Your posts on over-dispersion are very interesting. A good teaser to learn more. The finding in this analysis of CMI data, however, seems to me to be counter-intuitive from a stochastic point of view.

I have an inkling why overdispersion would improve your p-spline fit. However, if you were to do it "the other way round", i.e. assume that the process which gives rise to the data points is a stochastic process and project it forward using time series methods, your relaxation of the Poisson assumption leads to a widening of the confidence intervals, not a narrowing. Intuitively, my guess is that the overdispersion (or Negative Binomial assumption) increases parameter uncertainty, but for a given parameter set narrows the range of stochastic projections. In aggregate, however, the total range of outcomes should be substantially wider.

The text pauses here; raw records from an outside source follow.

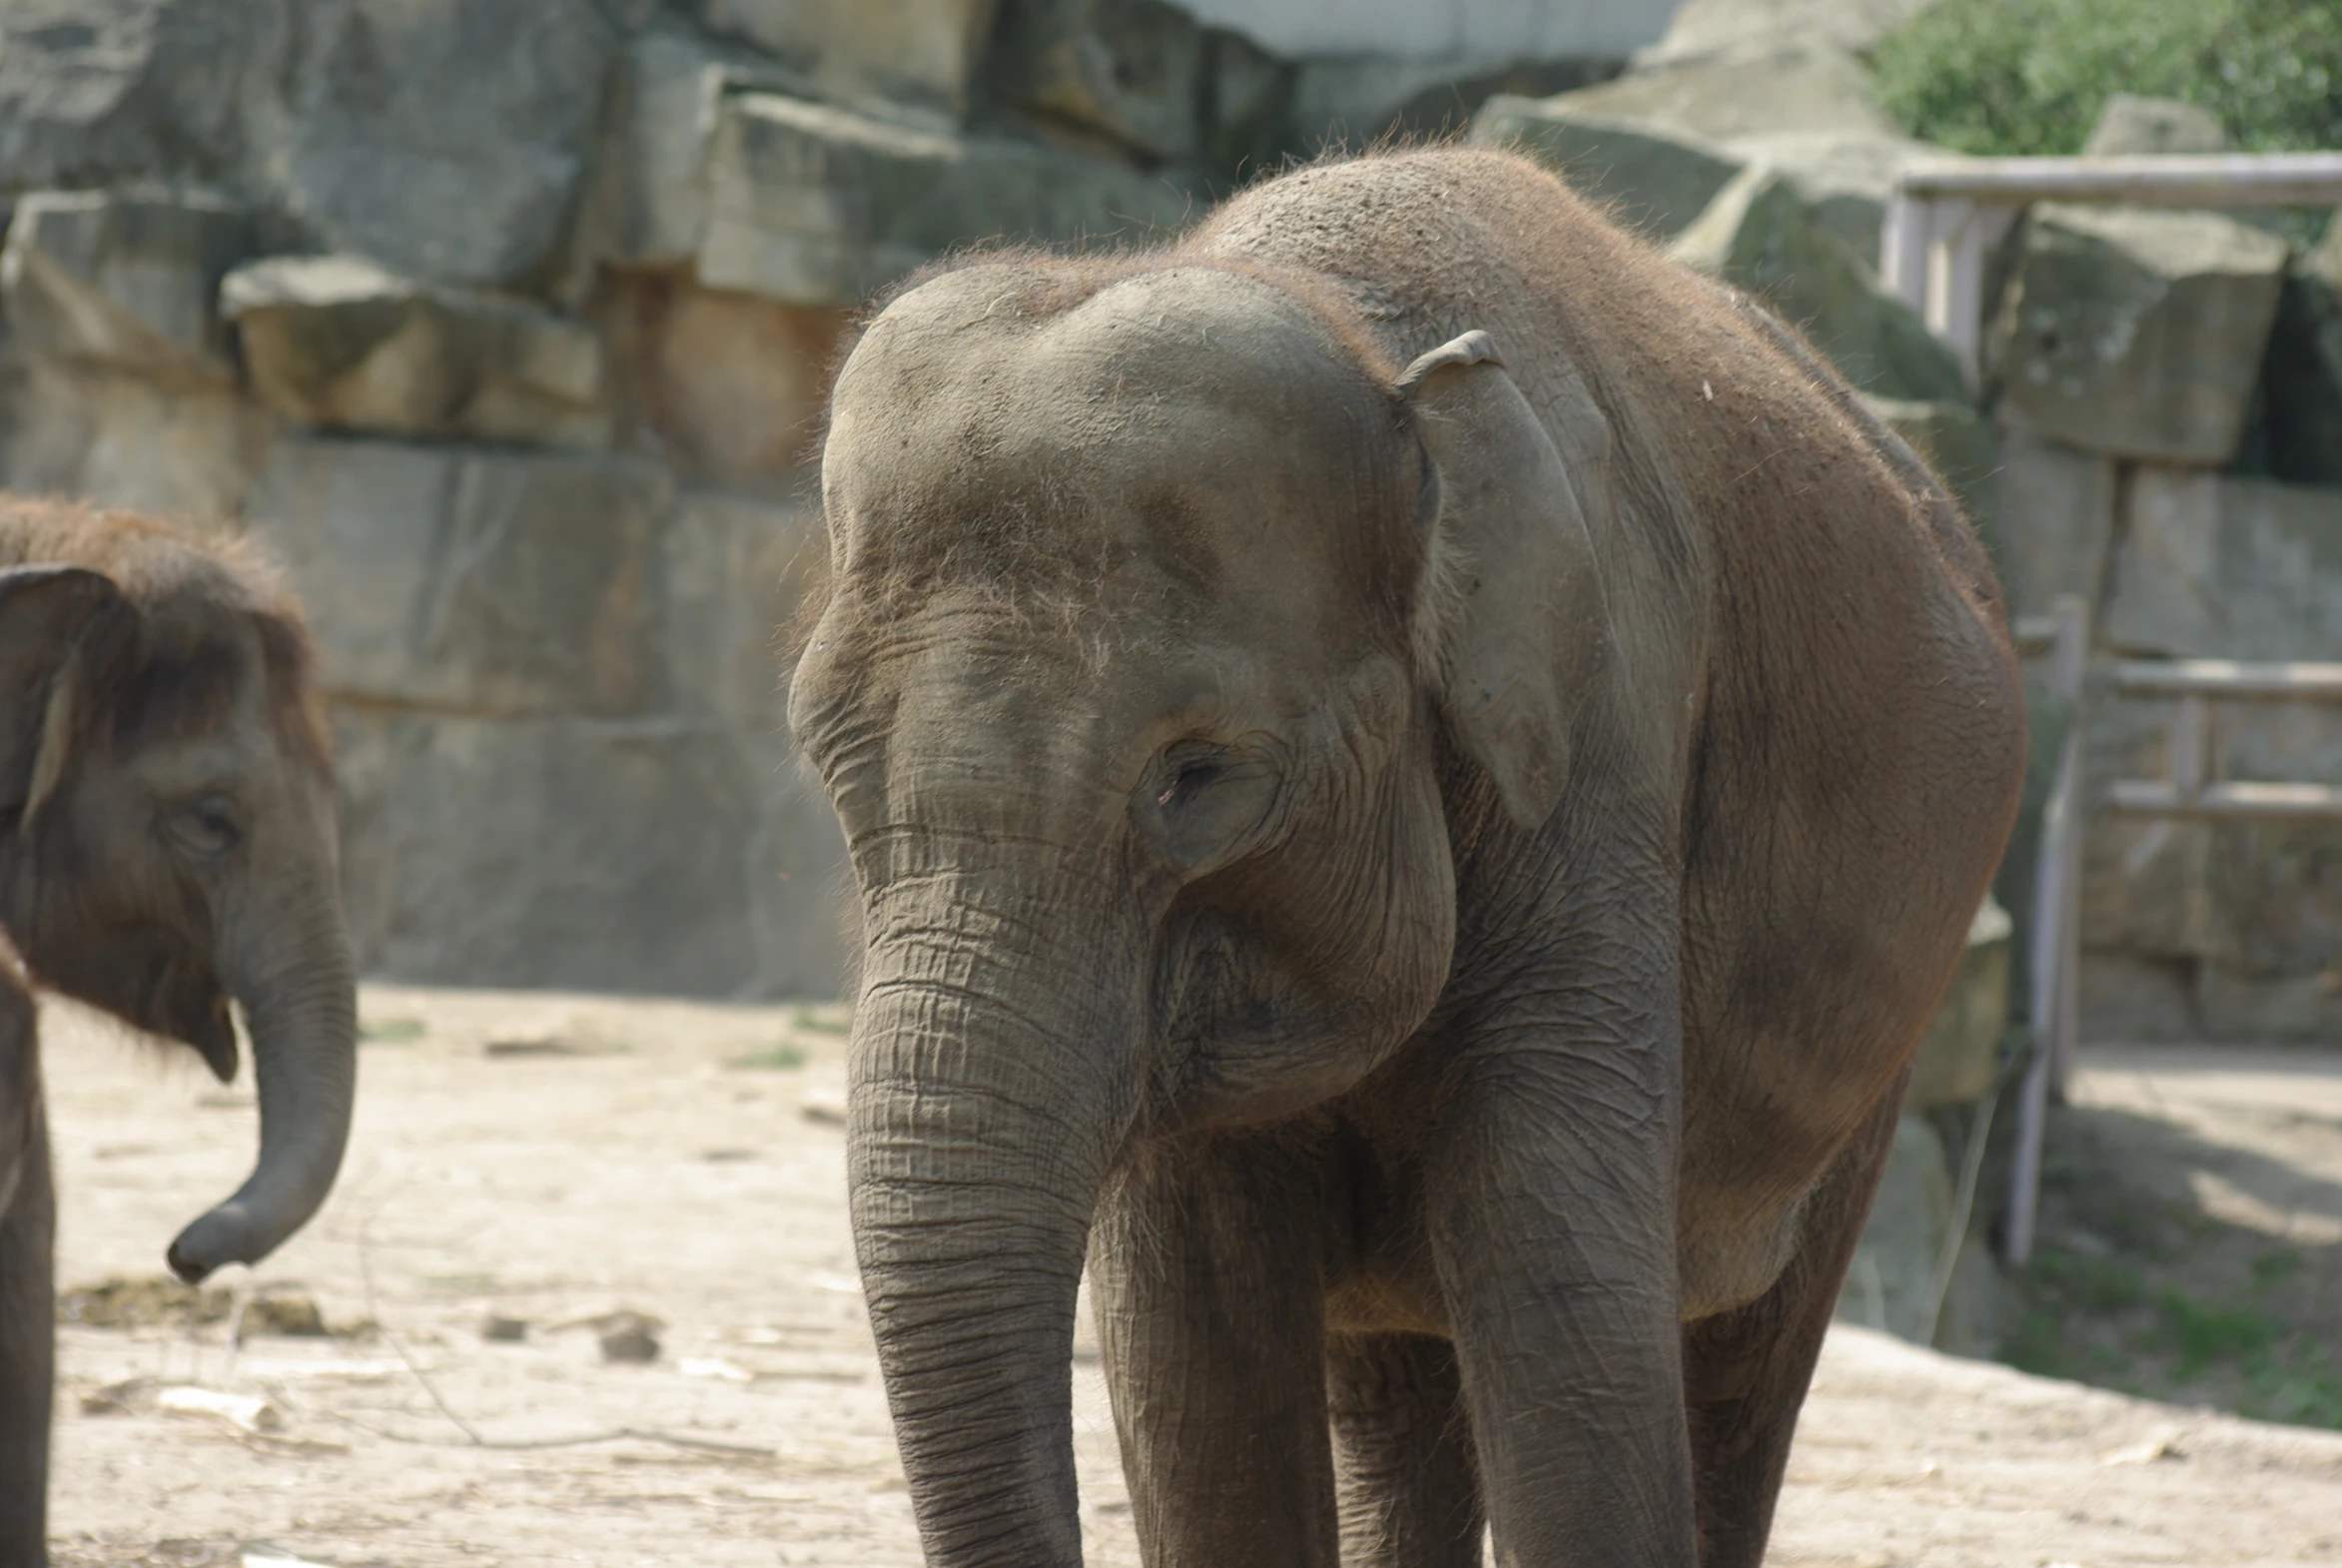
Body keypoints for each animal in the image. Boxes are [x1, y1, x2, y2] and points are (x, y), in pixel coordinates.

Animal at [791, 147, 2032, 1568]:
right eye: (825, 758)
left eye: (1195, 778)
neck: (1364, 344)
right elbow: (1195, 1365)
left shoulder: (1599, 754)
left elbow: (1558, 1290)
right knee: (1395, 1391)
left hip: (1878, 1044)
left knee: (1739, 1374)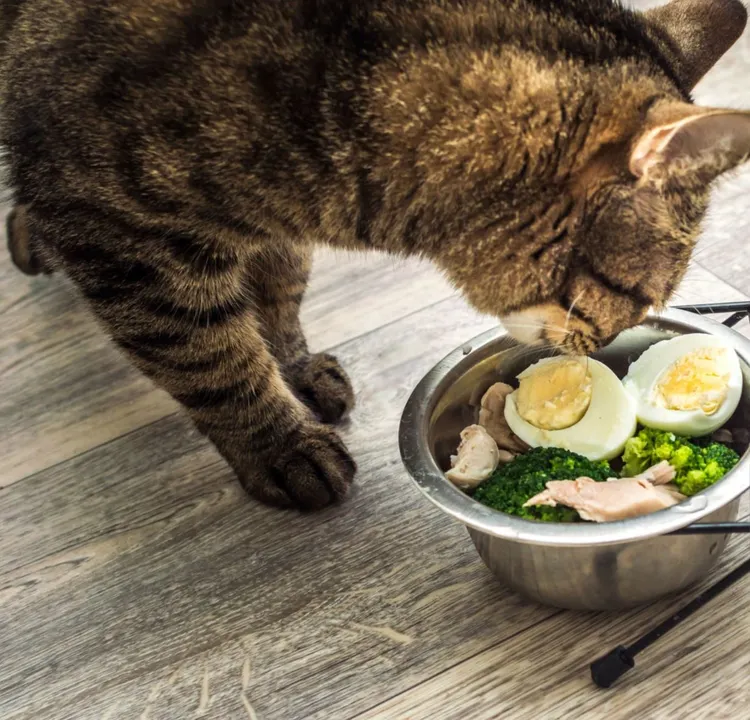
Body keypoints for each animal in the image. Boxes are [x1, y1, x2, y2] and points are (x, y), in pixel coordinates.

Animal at [1, 0, 750, 510]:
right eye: (640, 300)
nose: (605, 351)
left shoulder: (274, 219)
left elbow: (277, 290)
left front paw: (294, 367)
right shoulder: (122, 239)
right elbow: (211, 359)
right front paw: (281, 444)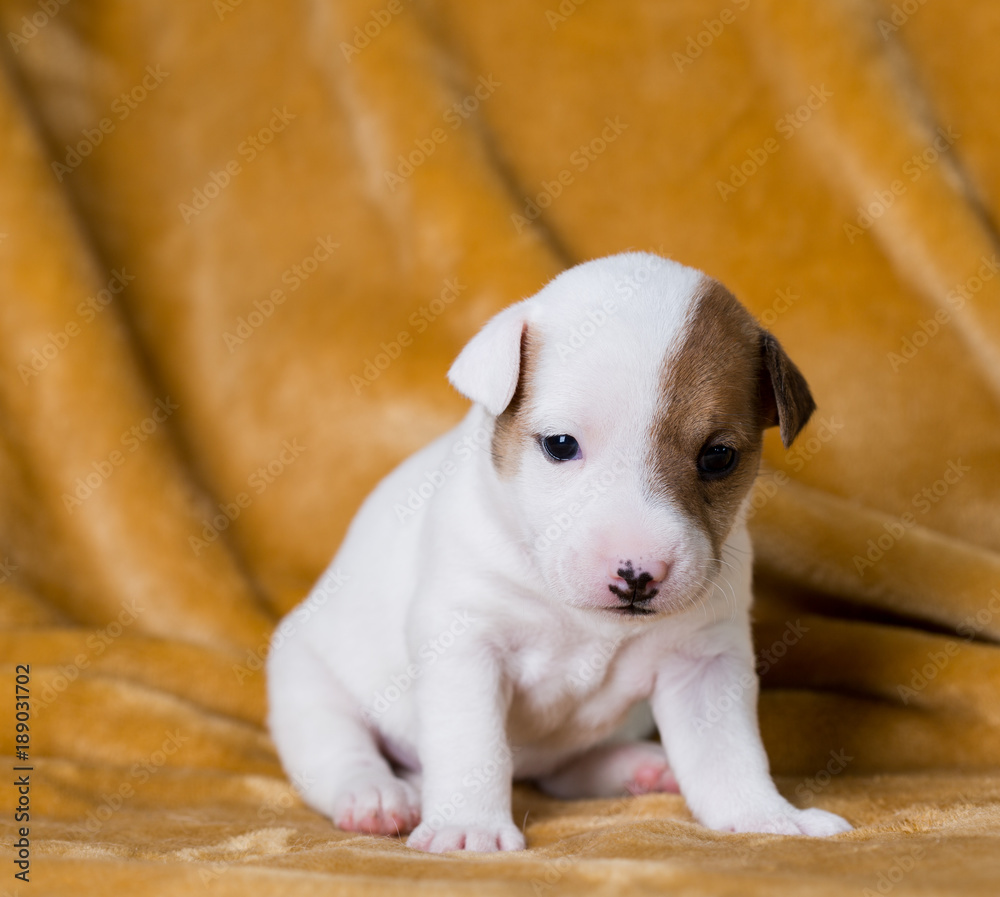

A comment on the other topic which your post touches on: ONS versus CMI.

I find it intuitively gratifying to see that CMI data is less dispersed than ONS data, which is as it should be, given the wider range of socio-economic strata in population data. However, again, parameter uncertainty in your stochastic model must be orders of magnitude greater for CMI data, because your ensemble is so much smaller. Again, this would lead to wider confidence intervals than the stochastic projection based on a best estimate parameter set implies.

Have you done any analysis on this issue?

BTW, you will have seen the ASTIN Bulletin (May 2009) article by Li, Hardy and Tan on overdispersion in mortality forecasts, won't you?

Greetings, Kai